=== What to produce ===
Format every line of text in the entries below as a JSON list of strings, one string per line, with blank lines dropped and the pictures left out.

::::

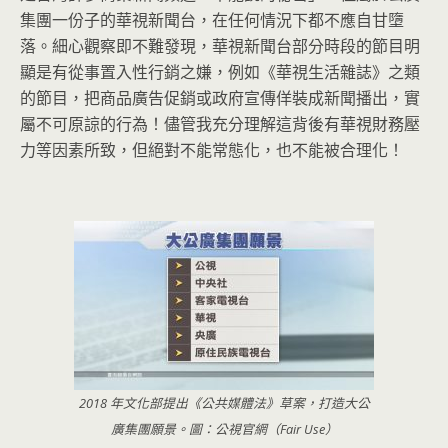
集團一份子的華視新聞台，在任何情況下都不應自甘墮
落。細心觀察即不難發現，華視新聞台部分時段的節目明
顯是有從事置入性行銷之嫌，例如《華視生活雜誌》之類
的節目，把商品廣告促銷或政府宣傳佯裝成新聞播出，實
屬不可原諒的行為！儘管我充分理解這背後有華視財務壓
力等因素所致，但絕對不能常態化，也不能被合理化！
2018 年文化部提出《公共媒體法》草案，打造大公
廣集團願景。圖：公視官網（Fair Use）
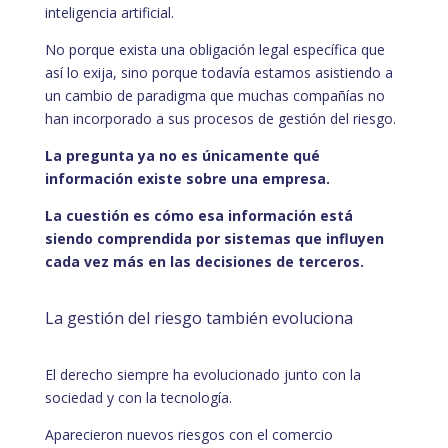
inteligencia artificial.
No porque exista una obligación legal específica que
así lo exija, sino porque todavía estamos asistiendo a
un cambio de paradigma que muchas compañías no
han incorporado a sus procesos de gestión del riesgo.
La pregunta ya no es únicamente qué
información existe sobre una empresa.
La cuestión es cómo esa información está
siendo comprendida por sistemas que influyen
cada vez más en las decisiones de terceros.
La gestión del riesgo también evoluciona
El derecho siempre ha evolucionado junto con la
sociedad y con la tecnología.
Aparecieron nuevos riesgos con el comercio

::::

=== Expected output ===
[
  "集團一份子的華視新聞台，在任何情況下都不應自甘墮",
  "落。細心觀察即不難發現，華視新聞台部分時段的節目明",
  "顯是有從事置入性行銷之嫌，例如《華視生活雜誌》之類",
  "的節目，把商品廣告促銷或政府宣傳佯裝成新聞播出，實",
  "屬不可原諒的行為！儘管我充分理解這背後有華視財務壓",
  "力等因素所致，但絕對不能常態化，也不能被合理化！",
  "2018 年文化部提出《公共媒體法》草案，打造大公",
  "廣集團願景。圖：公視官網（Fair Use）",
  "inteligencia artificial.",
  "No porque exista una obligación legal específica que",
  "así lo exija, sino porque todavía estamos asistiendo a",
  "un cambio de paradigma que muchas compañías no",
  "han incorporado a sus procesos de gestión del riesgo.",
  "La pregunta ya no es únicamente qué",
  "información existe sobre una empresa.",
  "La cuestión es cómo esa información está",
  "siendo comprendida por sistemas que influyen",
  "cada vez más en las decisiones de terceros.",
  "La gestión del riesgo también evoluciona",
  "El derecho siempre ha evolucionado junto con la",
  "sociedad y con la tecnología.",
  "Aparecieron nuevos riesgos con el comercio"
]